TASK STATEMENT>
Would you quote the material below from its first line through the line containing "and 100% private.", exactly and with both ends included?

DATA>
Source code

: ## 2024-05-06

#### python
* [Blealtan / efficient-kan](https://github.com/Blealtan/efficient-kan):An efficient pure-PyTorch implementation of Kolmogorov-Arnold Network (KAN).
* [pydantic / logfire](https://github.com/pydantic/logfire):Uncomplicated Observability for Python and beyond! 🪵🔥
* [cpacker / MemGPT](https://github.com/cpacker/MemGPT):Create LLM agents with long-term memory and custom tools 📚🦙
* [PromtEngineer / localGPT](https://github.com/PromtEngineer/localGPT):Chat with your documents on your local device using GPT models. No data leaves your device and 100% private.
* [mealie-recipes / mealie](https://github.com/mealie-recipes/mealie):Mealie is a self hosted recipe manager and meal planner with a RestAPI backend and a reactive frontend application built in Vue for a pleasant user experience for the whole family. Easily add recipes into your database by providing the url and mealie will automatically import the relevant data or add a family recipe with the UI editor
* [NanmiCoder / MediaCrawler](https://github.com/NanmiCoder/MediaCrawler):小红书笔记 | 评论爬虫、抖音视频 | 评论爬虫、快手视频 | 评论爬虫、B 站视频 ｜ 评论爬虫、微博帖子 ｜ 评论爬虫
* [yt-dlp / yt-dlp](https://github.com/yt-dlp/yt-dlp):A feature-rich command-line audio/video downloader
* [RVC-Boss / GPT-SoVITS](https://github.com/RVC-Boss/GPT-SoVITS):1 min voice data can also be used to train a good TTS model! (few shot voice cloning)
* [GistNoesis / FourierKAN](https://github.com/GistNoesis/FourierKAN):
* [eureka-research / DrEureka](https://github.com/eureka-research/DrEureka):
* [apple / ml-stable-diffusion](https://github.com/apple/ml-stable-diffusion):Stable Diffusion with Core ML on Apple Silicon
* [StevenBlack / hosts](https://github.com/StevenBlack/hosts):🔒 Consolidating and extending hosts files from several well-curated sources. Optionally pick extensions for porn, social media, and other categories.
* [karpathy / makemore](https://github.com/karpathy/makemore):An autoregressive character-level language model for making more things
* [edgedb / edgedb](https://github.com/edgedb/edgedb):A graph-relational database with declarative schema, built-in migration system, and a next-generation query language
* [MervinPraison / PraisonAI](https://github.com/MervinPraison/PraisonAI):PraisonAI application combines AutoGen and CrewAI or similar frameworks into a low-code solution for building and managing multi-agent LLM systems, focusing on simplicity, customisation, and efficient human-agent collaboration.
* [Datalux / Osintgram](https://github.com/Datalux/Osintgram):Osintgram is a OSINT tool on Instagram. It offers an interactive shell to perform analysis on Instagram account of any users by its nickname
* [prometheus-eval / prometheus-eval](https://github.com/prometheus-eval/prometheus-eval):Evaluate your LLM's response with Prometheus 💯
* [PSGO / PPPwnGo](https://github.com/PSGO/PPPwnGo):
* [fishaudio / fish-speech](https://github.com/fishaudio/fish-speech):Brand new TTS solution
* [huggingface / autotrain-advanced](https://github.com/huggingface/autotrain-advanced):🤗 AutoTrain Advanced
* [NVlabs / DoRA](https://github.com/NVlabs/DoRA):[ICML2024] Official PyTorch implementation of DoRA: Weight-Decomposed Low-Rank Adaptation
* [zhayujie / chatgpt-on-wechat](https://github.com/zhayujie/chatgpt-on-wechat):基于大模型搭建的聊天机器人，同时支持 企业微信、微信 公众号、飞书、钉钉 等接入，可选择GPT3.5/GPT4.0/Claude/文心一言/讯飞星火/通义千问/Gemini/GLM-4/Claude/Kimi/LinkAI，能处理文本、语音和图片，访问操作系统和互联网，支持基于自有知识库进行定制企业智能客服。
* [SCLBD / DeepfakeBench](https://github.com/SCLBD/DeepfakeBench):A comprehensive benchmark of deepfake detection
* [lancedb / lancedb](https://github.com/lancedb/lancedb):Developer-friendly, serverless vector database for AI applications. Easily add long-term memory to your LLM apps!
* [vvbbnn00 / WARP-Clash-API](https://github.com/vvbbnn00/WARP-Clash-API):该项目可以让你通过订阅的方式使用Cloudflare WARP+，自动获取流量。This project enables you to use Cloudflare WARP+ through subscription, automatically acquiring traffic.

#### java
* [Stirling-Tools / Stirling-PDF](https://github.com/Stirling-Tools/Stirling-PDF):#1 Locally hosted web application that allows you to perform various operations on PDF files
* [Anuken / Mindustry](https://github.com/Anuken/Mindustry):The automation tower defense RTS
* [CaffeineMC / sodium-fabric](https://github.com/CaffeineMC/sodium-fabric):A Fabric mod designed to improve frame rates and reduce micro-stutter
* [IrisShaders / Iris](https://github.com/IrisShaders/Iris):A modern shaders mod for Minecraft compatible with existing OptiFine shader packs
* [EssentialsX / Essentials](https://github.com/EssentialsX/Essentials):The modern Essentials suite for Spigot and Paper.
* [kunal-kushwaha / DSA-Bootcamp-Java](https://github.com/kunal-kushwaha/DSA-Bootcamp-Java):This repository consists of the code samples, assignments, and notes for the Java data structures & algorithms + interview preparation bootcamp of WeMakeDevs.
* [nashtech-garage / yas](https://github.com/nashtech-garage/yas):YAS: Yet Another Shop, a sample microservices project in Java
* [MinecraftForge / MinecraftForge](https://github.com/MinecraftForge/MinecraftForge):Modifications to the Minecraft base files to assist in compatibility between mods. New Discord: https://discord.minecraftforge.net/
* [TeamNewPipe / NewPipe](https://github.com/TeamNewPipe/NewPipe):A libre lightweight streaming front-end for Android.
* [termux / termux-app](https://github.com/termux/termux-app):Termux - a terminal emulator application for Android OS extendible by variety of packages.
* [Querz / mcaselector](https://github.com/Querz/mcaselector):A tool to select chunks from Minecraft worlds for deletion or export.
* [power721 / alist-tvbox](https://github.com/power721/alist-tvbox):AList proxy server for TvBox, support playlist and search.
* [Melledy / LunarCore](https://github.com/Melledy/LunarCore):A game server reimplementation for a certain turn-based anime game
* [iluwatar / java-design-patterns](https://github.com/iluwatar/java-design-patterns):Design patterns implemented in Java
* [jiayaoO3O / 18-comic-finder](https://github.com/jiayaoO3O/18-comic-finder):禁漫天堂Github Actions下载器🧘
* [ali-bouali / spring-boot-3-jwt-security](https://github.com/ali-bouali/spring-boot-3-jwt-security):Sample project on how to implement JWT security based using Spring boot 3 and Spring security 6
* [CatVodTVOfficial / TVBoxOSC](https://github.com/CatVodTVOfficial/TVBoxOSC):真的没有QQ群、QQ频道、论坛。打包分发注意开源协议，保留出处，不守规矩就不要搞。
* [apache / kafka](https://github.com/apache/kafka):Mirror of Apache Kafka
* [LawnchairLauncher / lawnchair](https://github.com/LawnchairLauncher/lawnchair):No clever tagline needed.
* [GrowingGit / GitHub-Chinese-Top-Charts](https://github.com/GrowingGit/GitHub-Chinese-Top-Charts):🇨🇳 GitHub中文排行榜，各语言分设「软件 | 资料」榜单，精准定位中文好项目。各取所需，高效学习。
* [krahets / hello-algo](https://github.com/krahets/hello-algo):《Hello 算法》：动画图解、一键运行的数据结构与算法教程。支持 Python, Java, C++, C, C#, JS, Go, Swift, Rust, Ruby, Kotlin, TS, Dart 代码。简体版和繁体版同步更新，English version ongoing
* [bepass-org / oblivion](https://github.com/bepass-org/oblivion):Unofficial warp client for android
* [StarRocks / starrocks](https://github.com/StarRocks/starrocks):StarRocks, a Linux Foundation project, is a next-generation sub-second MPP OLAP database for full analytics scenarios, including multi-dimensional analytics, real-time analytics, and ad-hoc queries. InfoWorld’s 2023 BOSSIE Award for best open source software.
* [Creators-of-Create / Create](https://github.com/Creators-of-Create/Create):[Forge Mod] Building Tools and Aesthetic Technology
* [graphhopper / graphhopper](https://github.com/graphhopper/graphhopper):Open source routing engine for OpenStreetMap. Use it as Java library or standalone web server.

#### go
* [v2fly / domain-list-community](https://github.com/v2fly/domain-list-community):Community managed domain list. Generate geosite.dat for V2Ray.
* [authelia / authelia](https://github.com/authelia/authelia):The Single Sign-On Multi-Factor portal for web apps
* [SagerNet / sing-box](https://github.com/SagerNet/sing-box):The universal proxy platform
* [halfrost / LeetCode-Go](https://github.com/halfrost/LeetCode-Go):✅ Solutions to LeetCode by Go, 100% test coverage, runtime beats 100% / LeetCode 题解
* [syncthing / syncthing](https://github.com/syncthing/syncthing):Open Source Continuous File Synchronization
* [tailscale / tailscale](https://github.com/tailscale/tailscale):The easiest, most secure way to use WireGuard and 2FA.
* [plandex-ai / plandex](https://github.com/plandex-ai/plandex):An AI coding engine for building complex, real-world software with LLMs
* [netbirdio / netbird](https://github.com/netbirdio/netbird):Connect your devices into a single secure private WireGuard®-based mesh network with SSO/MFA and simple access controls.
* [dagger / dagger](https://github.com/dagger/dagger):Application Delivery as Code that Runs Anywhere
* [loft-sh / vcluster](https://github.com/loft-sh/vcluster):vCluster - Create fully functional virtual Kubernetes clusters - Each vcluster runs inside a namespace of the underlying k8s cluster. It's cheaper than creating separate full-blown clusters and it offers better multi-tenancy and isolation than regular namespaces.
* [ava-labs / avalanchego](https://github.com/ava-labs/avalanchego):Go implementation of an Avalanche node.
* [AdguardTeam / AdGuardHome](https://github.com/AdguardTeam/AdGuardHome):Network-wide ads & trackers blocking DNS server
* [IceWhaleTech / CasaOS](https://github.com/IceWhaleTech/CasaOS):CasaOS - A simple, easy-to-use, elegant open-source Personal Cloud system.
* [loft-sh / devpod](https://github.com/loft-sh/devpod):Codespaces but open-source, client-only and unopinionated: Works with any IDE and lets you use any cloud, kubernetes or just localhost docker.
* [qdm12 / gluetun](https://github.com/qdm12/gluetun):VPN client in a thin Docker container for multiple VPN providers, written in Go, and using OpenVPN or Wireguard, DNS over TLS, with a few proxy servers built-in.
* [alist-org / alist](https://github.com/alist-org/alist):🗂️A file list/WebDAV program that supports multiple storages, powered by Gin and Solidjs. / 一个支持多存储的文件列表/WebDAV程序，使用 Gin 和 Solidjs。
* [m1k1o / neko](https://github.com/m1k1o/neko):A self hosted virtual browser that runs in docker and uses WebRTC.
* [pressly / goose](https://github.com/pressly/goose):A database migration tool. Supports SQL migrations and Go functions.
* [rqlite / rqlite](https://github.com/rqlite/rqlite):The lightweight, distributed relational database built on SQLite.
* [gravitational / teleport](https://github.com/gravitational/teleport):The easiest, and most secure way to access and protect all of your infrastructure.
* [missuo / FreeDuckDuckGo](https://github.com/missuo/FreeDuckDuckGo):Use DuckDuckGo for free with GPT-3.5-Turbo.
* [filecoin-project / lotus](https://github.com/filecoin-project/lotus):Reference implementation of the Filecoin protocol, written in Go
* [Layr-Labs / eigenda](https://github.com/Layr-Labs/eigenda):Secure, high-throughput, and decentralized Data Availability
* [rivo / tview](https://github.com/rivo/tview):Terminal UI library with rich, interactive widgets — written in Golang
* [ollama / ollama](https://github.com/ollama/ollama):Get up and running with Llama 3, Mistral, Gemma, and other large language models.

YOUR RESPONSE>
Source code

: ## 2024-05-06

#### python
* [Blealtan / efficient-kan](https://github.com/Blealtan/efficient-kan):An efficient pure-PyTorch implementation of Kolmogorov-Arnold Network (KAN).
* [pydantic / logfire](https://github.com/pydantic/logfire):Uncomplicated Observability for Python and beyond! 🪵🔥
* [cpacker / MemGPT](https://github.com/cpacker/MemGPT):Create LLM agents with long-term memory and custom tools 📚🦙
* [PromtEngineer / localGPT](https://github.com/PromtEngineer/localGPT):Chat with your documents on your local device using GPT models. No data leaves your device and 100% private.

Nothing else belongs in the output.